# 2nd time around I thought would be better



## bearlakegirl (Mar 26, 2013)

I was married to my second husband for seven years when we separated and then three years into working on it divorced. After our divorce is when he pursued getting back together with me. I resisted but after four years of counseling, marriage workshops, a lot of soul searching and faith to say the least, we remarried. We had both changed for the better and felt that not only had we always been friends even in our worst of times we were making the right decision for our kids, ourselves and our new household. 
Our reasons for divorce in the first place were the disagreements on how to raise my daughter who he had adopted and his two sons that lived with us full time. We lived next door to my in-laws in a house that was he and his fist wife's but the biggest reason was his infidelity..the texting,e-mails, going on drives that even resulted in a unusual arrest and the lying, which of course caused my anger, yelling, depression, I thought I would go insane but luckily started personal counseling and realized I was better than that. I moved out and found myself and confidence.
We put our old marriage behind us and started completely over. He said he would never hide anything from me, that he was transparent and I would never wonder about him again in that way. We came together to compromise on parenting and met in the middle. We sold our house beside his parents and bought a new one across town so that we would have boundries. He was transparent and just as every couple have disagreements we WERE good.We lost almost every friend and couple we had been friends with because no one understood what lengths we had gone through to change. 
So four months before our third wedding anniversary I grabbed his phone one night to call mine because I had lost it in the house somewhere and had saw s***** texts with a woman who I had never found as a threat. Digging a little deeper with in a month I found about fifty p*** sights in his favorites on his laptop, 129 files of pictures and video of him and other women (not one of me) and a video card from his old phone with more pictures and a full lenth video of another woman and himself in a motel room doing everything I did not want to see. Breaking EVERY vow, trust and honesty that I thought we had built is now gone. I need advise..I still have two teen-agers at home, a house that in lack of better words I have made mine and a husband who is possibly addicted to s**. We were supposed to live happily ever after but I know where this all can lead because I have lived it once before with this man and now feel trapped among other things.


----------



## Toshiba2020 (Mar 1, 2012)

I stopped reading when i saw the words "arrested" and "infidelity" no reason to put up with that crap. The only reason he wants you back is because he wants to use and abuse your love, move on and find a real man...real men don't cheat, they dont do activities that get them arrested.


----------
★ ★ ★ ★ ★ ★ ★
* Required work
Rewrite the part of the forum thread starting at "We put our old" and ending at "through to change.", replacing "parenting" with "child-rearing".

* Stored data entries
★ ★ ★ ★ ★ ★ ★
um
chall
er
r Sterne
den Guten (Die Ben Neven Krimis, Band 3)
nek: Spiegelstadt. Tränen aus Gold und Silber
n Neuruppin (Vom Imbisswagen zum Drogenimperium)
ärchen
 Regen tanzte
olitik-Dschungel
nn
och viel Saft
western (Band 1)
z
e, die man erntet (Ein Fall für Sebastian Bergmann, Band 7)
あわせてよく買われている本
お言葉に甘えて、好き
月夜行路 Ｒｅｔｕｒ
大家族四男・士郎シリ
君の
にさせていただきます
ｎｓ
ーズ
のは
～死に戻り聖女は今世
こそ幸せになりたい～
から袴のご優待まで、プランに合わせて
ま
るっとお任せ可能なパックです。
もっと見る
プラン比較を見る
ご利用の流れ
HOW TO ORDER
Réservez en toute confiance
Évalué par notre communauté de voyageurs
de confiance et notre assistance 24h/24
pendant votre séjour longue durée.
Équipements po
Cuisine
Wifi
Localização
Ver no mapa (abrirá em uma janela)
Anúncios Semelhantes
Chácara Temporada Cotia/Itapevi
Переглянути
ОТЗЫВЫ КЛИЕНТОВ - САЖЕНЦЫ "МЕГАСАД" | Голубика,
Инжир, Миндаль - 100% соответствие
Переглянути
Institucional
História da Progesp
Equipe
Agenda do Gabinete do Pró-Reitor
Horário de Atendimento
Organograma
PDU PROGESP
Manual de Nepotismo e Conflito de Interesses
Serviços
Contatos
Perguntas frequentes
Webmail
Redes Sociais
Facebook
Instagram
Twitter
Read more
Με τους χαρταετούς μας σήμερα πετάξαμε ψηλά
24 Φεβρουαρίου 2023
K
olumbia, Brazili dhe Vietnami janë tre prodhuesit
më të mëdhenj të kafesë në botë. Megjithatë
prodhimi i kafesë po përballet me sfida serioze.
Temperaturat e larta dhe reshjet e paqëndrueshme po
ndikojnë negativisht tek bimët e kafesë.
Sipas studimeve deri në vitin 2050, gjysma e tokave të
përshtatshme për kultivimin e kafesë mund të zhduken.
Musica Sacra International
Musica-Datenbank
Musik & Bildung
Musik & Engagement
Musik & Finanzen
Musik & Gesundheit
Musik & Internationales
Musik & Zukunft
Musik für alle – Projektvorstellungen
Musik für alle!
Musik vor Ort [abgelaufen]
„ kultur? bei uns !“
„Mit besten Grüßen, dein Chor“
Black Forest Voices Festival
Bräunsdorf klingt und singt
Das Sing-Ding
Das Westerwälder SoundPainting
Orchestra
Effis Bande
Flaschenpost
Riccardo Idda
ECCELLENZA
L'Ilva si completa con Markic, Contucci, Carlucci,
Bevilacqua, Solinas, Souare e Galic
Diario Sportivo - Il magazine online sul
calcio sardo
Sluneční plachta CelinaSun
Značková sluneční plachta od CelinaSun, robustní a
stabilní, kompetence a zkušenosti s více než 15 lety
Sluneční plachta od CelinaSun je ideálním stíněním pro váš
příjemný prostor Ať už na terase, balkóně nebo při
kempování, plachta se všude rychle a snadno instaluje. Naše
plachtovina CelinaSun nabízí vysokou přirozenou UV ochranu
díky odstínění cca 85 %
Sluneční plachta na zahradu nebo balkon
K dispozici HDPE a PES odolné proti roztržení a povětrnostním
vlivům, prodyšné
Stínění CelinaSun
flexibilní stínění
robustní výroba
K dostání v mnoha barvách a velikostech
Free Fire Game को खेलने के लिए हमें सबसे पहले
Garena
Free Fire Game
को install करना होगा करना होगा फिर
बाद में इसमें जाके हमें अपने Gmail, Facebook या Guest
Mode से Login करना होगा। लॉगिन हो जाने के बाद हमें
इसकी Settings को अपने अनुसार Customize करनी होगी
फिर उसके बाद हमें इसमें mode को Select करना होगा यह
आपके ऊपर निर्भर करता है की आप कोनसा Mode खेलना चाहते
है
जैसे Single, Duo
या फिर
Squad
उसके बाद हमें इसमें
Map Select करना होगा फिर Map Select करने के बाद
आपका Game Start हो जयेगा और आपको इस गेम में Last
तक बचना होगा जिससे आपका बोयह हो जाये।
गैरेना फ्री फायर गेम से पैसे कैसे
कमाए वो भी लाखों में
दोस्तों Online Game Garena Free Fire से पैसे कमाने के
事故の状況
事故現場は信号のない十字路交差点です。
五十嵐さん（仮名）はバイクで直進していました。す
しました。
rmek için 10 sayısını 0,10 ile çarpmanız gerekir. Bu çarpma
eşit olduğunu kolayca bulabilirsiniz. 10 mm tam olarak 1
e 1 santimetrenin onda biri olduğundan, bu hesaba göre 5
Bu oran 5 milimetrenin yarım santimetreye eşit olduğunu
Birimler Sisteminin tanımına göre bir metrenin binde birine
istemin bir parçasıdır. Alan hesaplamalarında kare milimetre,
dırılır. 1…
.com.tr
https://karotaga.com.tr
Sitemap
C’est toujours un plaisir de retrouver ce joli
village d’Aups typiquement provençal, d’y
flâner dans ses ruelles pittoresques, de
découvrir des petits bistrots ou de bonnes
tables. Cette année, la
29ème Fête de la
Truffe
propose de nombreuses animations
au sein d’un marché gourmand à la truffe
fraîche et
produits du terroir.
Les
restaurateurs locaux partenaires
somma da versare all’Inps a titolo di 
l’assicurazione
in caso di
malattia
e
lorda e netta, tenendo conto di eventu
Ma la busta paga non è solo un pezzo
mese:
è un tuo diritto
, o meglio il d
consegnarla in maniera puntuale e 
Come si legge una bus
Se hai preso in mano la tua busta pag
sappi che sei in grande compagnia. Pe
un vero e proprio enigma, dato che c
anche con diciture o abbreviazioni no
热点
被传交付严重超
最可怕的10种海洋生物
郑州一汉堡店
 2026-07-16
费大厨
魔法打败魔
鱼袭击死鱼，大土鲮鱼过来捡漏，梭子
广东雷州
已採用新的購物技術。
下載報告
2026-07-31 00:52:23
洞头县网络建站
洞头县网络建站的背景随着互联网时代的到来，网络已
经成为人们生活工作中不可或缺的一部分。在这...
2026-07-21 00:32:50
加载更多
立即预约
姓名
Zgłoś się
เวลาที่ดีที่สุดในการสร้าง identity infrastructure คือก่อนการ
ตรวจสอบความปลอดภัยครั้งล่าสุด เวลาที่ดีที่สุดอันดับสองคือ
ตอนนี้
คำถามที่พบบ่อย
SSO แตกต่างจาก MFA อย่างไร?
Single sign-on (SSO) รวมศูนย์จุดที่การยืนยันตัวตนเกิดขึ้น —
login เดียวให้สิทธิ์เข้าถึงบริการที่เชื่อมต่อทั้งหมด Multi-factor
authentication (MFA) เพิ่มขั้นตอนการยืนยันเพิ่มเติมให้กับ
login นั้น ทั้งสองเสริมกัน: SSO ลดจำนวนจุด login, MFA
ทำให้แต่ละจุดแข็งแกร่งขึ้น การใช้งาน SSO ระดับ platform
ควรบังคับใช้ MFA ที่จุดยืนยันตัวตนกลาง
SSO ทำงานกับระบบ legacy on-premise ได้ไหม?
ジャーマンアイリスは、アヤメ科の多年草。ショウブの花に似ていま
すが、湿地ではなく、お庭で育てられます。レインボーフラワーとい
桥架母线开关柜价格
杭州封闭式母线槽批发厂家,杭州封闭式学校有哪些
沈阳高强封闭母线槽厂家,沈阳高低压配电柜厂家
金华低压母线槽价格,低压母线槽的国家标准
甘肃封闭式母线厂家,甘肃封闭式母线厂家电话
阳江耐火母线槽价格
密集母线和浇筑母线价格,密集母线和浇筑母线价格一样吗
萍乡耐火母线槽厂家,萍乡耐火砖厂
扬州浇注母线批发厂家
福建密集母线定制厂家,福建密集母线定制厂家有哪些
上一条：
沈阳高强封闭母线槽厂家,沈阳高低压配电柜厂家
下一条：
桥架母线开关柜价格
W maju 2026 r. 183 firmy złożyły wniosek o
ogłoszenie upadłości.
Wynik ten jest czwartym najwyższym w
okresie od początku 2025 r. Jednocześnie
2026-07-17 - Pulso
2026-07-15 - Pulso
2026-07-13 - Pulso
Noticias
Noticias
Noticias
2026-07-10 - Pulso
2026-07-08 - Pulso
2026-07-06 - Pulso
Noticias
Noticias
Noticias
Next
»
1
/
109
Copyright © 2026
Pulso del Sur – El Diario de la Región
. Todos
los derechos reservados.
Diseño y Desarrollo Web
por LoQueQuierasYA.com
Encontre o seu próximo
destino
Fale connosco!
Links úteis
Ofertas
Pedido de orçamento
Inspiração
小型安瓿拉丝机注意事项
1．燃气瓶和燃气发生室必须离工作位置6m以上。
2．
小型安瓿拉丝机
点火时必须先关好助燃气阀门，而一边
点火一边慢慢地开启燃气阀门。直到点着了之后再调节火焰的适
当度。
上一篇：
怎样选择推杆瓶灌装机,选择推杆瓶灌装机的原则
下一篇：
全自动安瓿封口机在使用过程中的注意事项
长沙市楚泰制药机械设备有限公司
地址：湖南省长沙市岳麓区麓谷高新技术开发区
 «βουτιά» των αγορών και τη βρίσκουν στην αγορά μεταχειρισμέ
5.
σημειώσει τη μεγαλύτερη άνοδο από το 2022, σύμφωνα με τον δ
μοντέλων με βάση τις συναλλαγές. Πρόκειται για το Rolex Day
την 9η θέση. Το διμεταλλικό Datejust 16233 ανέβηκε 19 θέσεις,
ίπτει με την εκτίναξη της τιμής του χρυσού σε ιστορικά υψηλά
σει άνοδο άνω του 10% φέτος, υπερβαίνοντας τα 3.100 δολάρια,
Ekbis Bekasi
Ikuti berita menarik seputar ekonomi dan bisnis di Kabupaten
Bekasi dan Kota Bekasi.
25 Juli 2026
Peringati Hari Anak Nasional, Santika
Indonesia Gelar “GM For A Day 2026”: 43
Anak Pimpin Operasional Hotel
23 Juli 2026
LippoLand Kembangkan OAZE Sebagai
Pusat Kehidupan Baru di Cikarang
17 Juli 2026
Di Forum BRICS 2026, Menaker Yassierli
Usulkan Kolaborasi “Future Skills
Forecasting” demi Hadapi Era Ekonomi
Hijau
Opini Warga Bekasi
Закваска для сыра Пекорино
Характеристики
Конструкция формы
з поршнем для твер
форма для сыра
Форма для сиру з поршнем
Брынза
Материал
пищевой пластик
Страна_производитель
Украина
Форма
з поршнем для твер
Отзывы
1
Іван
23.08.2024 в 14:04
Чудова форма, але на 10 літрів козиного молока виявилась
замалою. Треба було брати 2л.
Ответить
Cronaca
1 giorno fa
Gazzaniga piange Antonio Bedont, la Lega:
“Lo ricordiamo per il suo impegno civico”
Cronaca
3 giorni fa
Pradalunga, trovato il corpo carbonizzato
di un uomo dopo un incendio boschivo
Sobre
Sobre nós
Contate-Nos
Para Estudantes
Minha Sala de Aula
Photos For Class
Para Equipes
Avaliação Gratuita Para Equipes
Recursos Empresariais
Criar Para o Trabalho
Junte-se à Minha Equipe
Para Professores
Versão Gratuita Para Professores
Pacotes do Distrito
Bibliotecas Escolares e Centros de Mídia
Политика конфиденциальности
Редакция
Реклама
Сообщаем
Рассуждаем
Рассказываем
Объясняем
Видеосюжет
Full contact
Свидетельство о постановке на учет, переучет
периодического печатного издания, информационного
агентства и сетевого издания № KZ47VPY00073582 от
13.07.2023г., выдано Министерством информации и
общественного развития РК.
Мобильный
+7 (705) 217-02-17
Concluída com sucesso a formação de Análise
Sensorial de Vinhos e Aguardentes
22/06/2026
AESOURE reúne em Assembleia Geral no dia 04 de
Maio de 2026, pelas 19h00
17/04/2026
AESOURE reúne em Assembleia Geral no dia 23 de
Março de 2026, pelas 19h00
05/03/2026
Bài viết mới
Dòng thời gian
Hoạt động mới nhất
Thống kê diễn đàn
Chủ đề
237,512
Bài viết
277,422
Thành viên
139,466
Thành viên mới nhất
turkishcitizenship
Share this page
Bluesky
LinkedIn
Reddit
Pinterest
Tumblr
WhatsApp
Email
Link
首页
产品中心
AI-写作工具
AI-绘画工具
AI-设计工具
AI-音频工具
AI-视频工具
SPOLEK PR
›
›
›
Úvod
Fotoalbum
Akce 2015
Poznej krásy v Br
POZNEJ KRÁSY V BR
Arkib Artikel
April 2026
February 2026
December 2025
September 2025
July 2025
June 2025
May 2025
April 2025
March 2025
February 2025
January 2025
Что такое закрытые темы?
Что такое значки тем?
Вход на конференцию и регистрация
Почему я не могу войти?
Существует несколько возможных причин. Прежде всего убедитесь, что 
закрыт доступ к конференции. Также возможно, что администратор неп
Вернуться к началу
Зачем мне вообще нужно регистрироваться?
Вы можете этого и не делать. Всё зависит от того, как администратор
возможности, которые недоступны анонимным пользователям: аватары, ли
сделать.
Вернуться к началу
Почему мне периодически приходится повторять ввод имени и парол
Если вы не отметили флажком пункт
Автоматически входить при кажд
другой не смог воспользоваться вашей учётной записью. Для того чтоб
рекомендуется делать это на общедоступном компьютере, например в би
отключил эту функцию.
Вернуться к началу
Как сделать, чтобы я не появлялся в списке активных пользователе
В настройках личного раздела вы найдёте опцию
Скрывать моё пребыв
★ ★ ★ ★ ★ ★ ★
* Solution to the exercise
We put our old marriage behind us and started completely over. He said he would never hide anything from me, that he was transparent and I would never wonder about him again in that way. We came together to compromise on child-rearing and met in the middle. We sold our house beside his parents and bought a new one across town so that we would have boundries. He was transparent and just as every couple have disagreements we WERE good.We lost almost every friend and couple we had been friends with because no one understood what lengths we had gone through to change.